### Exercise data
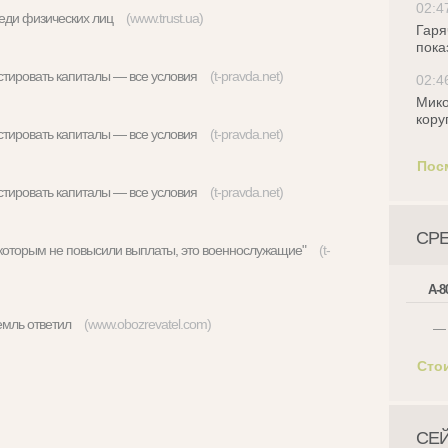
02:4
реди физических лиц
(www.trust.ua)
Гаря
пока
истировать капиталы — все условия
(t-pravda.net)
02:4
Мико
кору
истировать капиталы — все условия
(t-pravda.net)
Пос
истировать капиталы — все условия
(t-pravda.net)
СР
, которым не повысили выплаты, это военнослужащие"
(t-
А-8
Кремль ответил
(www.obozrevatel.com)
—
Сто
СЕ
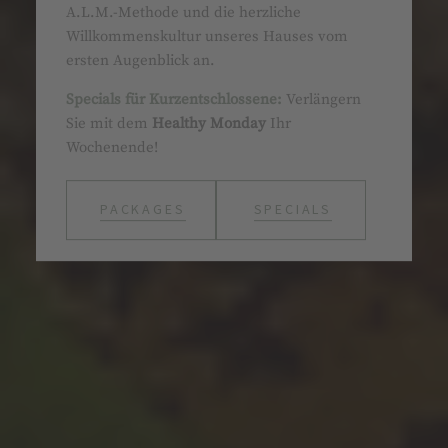
A.L.M.-Methode und die herzliche
Willkommenskultur unseres Hauses vom
ersten Augenblick an.
Specials für Kurzentschlossene:
Verlängern
Sie mit dem
Healthy Monday
Ihr
Wochenende!
PACKAGES
SPECIALS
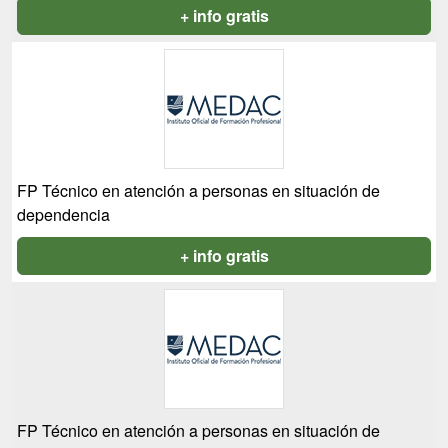
+ info gratis
FP Técnico en atención a personas en situación de
dependencia
+ info gratis
FP Técnico en atención a personas en situación de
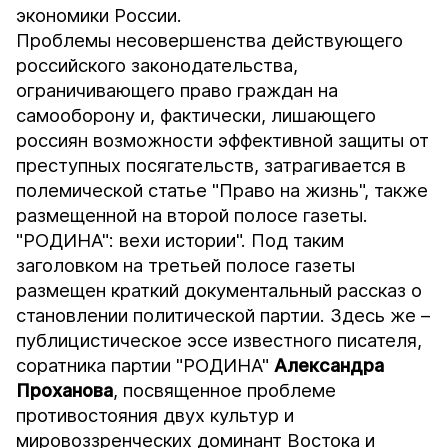
экономики России.
Проблемы несовершенства действующего
российского законодательства,
ограничивающего право граждан на
самооборону и, фактически, лишающего
россиян возможности эффективной защиты от
преступных посягательств, затрагивается в
полемической статье "Право на жизнь", также
размещенной на второй полосе газеты.
"РОДИНА": вехи истории". Под таким
заголовком на третьей полосе газеты
размещен краткий документальный рассказ о
становлении политической партии. Здесь же –
публицистическое эссе известного писателя,
соратника партии "РОДИНА"
Александра
Проханова
, посвященное проблеме
противостояния двух культур и
мировоззренческих доминант Востока и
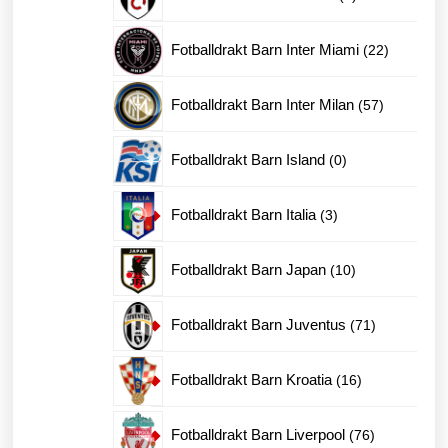
produkter
22
Fotballdrakt Barn Inter Miami
22
produkter
57
Fotballdrakt Barn Inter Milan
57
produkter
0
Fotballdrakt Barn Island
0
produkter
3
Fotballdrakt Barn Italia
3
produkter
10
Fotballdrakt Barn Japan
10
produkter
71
Fotballdrakt Barn Juventus
71
produkter
16
Fotballdrakt Barn Kroatia
16
produkter
76
Fotballdrakt Barn Liverpool
76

### Exercise details
Output each line exactly as shown above; no pictures go in the copy.

### Output below
02:4
реди физических лиц
(www.trust.ua)
Гаря
пока
истировать капиталы — все условия
(t-pravda.net)
02:4
Мико
кору
истировать капиталы — все условия
(t-pravda.net)
Пос
истировать капиталы — все условия
(t-pravda.net)
СР
, которым не повысили выплаты, это военнослужащие"
(t-
А-8
Кремль ответил
(www.obozrevatel.com)
—
Сто
СЕ
A.L.M.-Methode und die herzliche
Willkommenskultur unseres Hauses vom
ersten Augenblick an.
Specials für Kurzentschlossene:
Verlängern
Sie mit dem
Healthy Monday
Ihr
Wochenende!
PACKAGES
SPECIALS
+ info gratis
FP Técnico en atención a personas en situación de
dependencia
+ info gratis
FP Técnico en atención a personas en situación de
экономики России.
Проблемы несовершенства действующего
российского законодательства,
ограничивающего право граждан на
самооборону и, фактически, лишающего
россиян возможности эффективной защиты от
преступных посягательств, затрагивается в
полемической статье "Право на жизнь", также
размещенной на второй полосе газеты.
"РОДИНА": вехи истории". Под таким
заголовком на третьей полосе газеты
размещен краткий документальный рассказ о
становлении политической партии. Здесь же –
публицистическое эссе известного писателя,
соратника партии "РОДИНА"
Александра
Проханова
, посвященное проблеме
противостояния двух культур и
мировоззренческих доминант Востока и
produkter
22
Fotballdrakt Barn Inter Miami
22
produkter
57
Fotballdrakt Barn Inter Milan
57
produkter
0
Fotballdrakt Barn Island
0
produkter
3
Fotballdrakt Barn Italia
3
produkter
10
Fotballdrakt Barn Japan
10
produkter
71
Fotballdrakt Barn Juventus
71
produkter
16
Fotballdrakt Barn Kroatia
16
produkter
76
Fotballdrakt Barn Liverpool
76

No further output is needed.